The scientists said that a recent multicenter randomized controlled trial (ReCOVer study) evaluated the efficacy of the “Fit after COVID-19” program which incorporates cognitive behavioral techniques in patients experiencing severe fatigue following COVID-19 infection. The program consists of 9 modules, including goal setting, sleep–wake pattern, helpful thinking, social support, graded activity, processing the acute phase of COVID-19, fear and worries regarding COVID-19, coping with pain, and achieving goals. The results have not yet been published.

2. Physiotherapy


Graduated Exercise Therapy

The NICE guidelines do not recommend graduated exercise therapy because it is considered to be ineffective and harmful based on evidence from patient surveys and qualitative studies. Due to the choice of analyzed studies, this decision has been widely criticized by the scientific community. However, a systematic review of graduated exercise therapy for chronic fatigue syndrome found that patients with this syndrome experience reduction in fatigue, and their sleep and physical function improve after completing graduated exercise therapy.

The authors recommended that physical activity must be adjusted to the individual’s limits to avoid causing severe post-exertional malaise. It is therefore essential to determine the limits of each patient before starting physiotherapy treatment. Activity management or pacing and heart rate monitoring may be effective rehabilitation approaches to support the self-management of symptoms in the presence of post-exertional malaise.


Pacing is the process of establishing the optimal and individual balance between rest and activation periods (physical, cognitive, and emotional). The sustained stabilization of symptoms, which often fluctuate, could guide how activities and rest are modified in response to individual and often subjective symptoms. Pacing is a strategy for minimizing the worsening of symptoms after exertion. It is often used as part of a set of energy conservation strategies called the “Principle of Three P’s”, namely, prioritization, planning, and pause management.
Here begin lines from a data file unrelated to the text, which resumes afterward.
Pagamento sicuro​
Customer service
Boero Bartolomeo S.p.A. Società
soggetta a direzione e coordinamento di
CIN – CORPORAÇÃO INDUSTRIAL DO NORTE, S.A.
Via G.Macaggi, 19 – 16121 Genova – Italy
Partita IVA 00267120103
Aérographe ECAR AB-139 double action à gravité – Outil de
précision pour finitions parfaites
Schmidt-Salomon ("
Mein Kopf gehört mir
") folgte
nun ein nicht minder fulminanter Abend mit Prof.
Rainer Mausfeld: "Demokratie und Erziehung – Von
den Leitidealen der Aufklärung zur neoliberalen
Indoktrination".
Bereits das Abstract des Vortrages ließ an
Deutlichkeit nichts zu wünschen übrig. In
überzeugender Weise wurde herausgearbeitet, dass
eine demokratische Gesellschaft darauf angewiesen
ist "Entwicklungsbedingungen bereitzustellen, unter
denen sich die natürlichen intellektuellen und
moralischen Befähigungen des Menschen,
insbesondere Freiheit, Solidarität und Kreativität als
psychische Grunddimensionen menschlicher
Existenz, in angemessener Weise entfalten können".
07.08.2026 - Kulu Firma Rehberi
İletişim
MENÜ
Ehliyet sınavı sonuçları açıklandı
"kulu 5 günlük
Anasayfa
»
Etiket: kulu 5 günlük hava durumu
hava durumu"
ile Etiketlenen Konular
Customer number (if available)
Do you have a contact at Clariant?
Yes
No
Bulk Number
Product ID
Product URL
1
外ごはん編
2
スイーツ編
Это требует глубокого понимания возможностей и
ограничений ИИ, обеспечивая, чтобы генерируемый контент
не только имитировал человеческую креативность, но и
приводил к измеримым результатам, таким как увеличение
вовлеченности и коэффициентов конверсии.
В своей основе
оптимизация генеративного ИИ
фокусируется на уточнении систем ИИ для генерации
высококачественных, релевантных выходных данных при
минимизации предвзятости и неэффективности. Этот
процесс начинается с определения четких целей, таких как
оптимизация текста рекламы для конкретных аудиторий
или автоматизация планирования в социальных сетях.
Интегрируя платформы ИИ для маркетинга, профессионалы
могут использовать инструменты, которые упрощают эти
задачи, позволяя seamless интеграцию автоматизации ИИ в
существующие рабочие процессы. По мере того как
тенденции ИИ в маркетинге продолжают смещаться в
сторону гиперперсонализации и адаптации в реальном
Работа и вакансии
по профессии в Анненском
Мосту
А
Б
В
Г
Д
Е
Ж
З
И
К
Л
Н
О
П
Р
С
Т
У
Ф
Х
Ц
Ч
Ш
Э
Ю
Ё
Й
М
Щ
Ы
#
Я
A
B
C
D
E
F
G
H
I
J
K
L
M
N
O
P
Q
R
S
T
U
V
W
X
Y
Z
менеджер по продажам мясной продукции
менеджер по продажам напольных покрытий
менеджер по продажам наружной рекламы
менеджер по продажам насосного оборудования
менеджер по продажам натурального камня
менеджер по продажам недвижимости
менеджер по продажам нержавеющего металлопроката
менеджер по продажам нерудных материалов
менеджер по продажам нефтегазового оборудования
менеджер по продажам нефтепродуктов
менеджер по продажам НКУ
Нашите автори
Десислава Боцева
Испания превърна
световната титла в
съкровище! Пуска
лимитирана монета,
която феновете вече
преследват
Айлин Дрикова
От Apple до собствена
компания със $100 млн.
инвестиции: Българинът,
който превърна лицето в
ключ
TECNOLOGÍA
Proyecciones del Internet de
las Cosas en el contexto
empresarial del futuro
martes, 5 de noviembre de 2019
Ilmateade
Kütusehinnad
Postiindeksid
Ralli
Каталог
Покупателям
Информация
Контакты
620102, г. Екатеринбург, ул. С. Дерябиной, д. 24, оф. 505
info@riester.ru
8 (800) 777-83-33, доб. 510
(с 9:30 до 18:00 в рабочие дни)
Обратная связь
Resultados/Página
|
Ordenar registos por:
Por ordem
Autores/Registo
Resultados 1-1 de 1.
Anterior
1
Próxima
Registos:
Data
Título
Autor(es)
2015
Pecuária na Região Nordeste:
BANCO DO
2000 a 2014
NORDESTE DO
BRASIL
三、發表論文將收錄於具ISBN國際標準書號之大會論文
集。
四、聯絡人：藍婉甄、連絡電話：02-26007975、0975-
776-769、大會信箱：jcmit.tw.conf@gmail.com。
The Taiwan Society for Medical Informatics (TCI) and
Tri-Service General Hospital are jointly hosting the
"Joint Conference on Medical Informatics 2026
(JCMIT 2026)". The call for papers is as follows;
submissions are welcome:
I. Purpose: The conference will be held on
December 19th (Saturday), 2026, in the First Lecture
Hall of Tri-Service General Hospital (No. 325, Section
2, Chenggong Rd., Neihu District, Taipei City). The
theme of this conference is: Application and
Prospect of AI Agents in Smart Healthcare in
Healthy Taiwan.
Treatment of Sleep Disorders

The scientists said that cognitive behavioral therapy is an effective alternative and should therefore be offered to patients suffering from insomnia.

Treatment of Headaches

In the treatment of headaches, the authors suggested non-pharmacological measures such as progressive muscle relaxation, biofeedback, and patient education. In particular, progressive muscle relaxation as defined by Jacobsen has shown positive effects on headaches, e.g., migraines. During this technique, a 16 muscle groups of the body are identified and slightly tensed for a few seconds. Then, the muscles are relaxed for 30 to 40 s seconds. The practitioner focuses on the differences between tension and relaxation. In this way, the whole body is relaxed.

This review article was published in Clinical and Translational Neuroscience.

Journal Reference

Diem, L. et al. The Role of Neurorehabilitation in Post-COVID-19 Syndrome. Clin. Transl. Neurosci. 2023, 7, 13.